Título: 'Quantos o governo vai esperar morrer?'
Autor: Rita Magalhães
Fonte: O Estado de São Paulo, 12/07/2006, Metrópole, p. C1

"Quantos mais o governo vai esperar morrer: 20, 30?" A mulher de um agente penitenciário da região de Sorocaba se faz a pergunta todo dia, tentando administrar a vida bagunçada pelo medo. Grávida de sete meses, Sandra*, de 35 anos, já foi parar no hospital de tanta tensão. Esperança de vida mais tranqüila, só se o marido mudar de profissão.

Você mudou sua rotina desde os ataques de maio?

A gente fica com medo de sair, não fala com vizinhos no portão. Meu filho pediu para brincar com os amigos na rua e eu não deixei. Há uns dois meses, saio de casa em horários diferentes, levo meus filhos para o colégio em horários diferentes. Eles chegam atrasados na escola e eu, no trabalho.

E a vida em família?

Ah, afetou a vida familiar, conjugal, os filhos, o trabalho. Meu filho disse que o pai estava estranho, nervoso, e eu não pude explicar o que está acontecendo.

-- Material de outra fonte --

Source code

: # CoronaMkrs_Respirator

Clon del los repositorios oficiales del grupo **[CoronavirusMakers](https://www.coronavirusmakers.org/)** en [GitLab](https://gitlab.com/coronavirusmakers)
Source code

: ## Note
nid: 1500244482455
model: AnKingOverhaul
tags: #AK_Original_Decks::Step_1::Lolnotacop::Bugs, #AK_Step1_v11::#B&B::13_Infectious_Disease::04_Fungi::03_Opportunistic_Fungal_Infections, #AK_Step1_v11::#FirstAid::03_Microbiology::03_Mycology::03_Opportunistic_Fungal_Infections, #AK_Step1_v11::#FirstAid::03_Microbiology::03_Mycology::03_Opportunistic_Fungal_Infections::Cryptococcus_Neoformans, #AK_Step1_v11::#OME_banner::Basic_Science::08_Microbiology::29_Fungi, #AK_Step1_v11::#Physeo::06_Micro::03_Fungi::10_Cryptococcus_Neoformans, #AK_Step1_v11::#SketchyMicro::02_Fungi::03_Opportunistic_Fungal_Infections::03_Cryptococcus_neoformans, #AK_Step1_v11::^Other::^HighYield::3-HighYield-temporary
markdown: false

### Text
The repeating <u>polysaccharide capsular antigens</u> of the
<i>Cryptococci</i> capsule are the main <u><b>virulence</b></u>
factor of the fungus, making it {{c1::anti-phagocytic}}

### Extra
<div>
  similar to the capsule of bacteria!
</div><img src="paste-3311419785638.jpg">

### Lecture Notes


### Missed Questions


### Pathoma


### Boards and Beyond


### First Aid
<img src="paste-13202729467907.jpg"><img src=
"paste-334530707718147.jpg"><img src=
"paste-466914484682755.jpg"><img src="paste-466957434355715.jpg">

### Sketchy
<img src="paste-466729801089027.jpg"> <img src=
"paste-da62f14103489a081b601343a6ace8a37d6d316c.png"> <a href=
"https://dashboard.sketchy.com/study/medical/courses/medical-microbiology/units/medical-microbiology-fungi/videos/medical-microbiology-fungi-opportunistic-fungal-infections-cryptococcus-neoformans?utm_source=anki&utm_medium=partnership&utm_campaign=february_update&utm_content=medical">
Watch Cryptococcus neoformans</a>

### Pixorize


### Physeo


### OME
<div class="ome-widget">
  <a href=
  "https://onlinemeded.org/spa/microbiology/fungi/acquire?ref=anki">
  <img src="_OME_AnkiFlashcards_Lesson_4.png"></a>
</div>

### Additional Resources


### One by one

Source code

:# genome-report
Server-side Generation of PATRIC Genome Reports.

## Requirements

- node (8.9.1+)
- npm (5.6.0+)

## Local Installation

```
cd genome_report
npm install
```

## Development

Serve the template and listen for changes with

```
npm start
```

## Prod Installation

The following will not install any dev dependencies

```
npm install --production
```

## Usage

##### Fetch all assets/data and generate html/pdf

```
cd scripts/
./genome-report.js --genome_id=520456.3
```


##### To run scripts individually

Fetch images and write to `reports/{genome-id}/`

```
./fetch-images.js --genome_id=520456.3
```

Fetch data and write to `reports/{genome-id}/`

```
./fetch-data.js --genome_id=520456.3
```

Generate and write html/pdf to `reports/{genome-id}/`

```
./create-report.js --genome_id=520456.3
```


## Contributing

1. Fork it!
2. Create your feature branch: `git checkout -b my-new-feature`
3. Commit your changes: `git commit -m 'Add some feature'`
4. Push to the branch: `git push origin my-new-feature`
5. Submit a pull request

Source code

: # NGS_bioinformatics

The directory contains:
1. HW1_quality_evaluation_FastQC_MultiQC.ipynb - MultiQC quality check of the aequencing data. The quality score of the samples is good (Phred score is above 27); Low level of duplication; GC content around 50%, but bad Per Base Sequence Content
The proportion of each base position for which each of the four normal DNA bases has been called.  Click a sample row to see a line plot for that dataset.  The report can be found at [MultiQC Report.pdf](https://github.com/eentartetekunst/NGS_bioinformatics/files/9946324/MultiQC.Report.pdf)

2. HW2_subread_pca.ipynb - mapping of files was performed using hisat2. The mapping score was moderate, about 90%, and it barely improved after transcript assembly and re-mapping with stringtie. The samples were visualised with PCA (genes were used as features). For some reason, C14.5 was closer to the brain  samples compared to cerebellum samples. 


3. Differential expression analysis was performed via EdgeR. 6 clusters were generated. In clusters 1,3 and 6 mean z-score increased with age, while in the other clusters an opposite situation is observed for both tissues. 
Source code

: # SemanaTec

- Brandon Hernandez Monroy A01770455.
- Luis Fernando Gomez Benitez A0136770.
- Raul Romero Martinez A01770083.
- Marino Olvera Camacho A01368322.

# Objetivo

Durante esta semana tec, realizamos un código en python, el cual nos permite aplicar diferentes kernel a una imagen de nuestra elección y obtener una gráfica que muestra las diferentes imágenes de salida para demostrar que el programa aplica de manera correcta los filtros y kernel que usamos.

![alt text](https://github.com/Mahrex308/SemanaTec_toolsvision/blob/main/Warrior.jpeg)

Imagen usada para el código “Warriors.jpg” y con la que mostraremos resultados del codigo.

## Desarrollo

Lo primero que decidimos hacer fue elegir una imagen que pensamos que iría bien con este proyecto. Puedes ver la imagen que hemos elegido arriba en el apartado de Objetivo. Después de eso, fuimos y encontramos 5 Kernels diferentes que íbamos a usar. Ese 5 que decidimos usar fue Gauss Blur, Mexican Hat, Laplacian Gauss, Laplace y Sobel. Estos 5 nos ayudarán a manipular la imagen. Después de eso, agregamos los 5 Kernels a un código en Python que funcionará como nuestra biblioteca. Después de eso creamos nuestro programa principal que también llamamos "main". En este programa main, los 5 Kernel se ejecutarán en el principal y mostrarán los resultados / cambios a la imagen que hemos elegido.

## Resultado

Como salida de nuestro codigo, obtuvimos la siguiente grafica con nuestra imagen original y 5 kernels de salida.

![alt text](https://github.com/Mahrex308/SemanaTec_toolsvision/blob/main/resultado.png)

Na parte sexual, às vezes, meu marido fala: "Amor, eu estou um bagaço, não estou conseguindo me concentrar."

A tensão prejudicou a gravidez?

Tive pressão alta, já fui parar no hospital. Essa noite não dormi. Isso prejudica, né? Você sempre fica achando que tem alguém querendo fazer uma coisa.

Vocês receberam ameaças?

Estão ligando em casa há uma semana, logo depois que meu marido sai. Eu falo "alô", e desligam. Ligaram um dia à noite, meu filho atendeu. Disseram que o pai devia uma multa e precisavam de dados para cadastro. Meu filho não falou. Já alertamos para isso. Não vamos mais atender o telefone. Também veio um cara aqui procurando meu marido, que ele não conhecia.

Seu marido anda armado?

Ele não pode ter porte (a entrevista foi feita antes da portaria federal que autoriza o porte de armas para agentes penitenciários), mas sai armado. E usa colete à prova de balas. Disse para o meu filho responder que o pai vende carros, se perguntarem em que ele trabalha.

Ele sai sozinho?

Sim. Ele alterna o meu carro e o dele. Quando sai da garagem, às 5h30, dá sinal de luz para dizer que está tudo bem. Combinamos que, se isso não acontecer, tenho que chamar a polícia. Depois ele me liga quando chega lá. Estamos assim há uns dois meses.

Ele conhecia algum dos agentes assassinados?

Sim, teve um amigo (Eduardo Rodrigues, morto no dia 1º). Um trabalhador, honesto, fazia bico de pedreiro. Foi levar o radinho para arrumar e pronto. Ele ficou em pânico. Todo dia você vê o jornal e tem um morto. Dá medo de ligar a TV.

Por que ele ainda é agente?

Ele tentou fazer outra coisa, prestou concurso para investigador. Faz faculdade e quer sair dessa vida. Se a situação não melhorar, ele pensa em sair em um ou dois meses. A vida da gente é mais preciosa, né?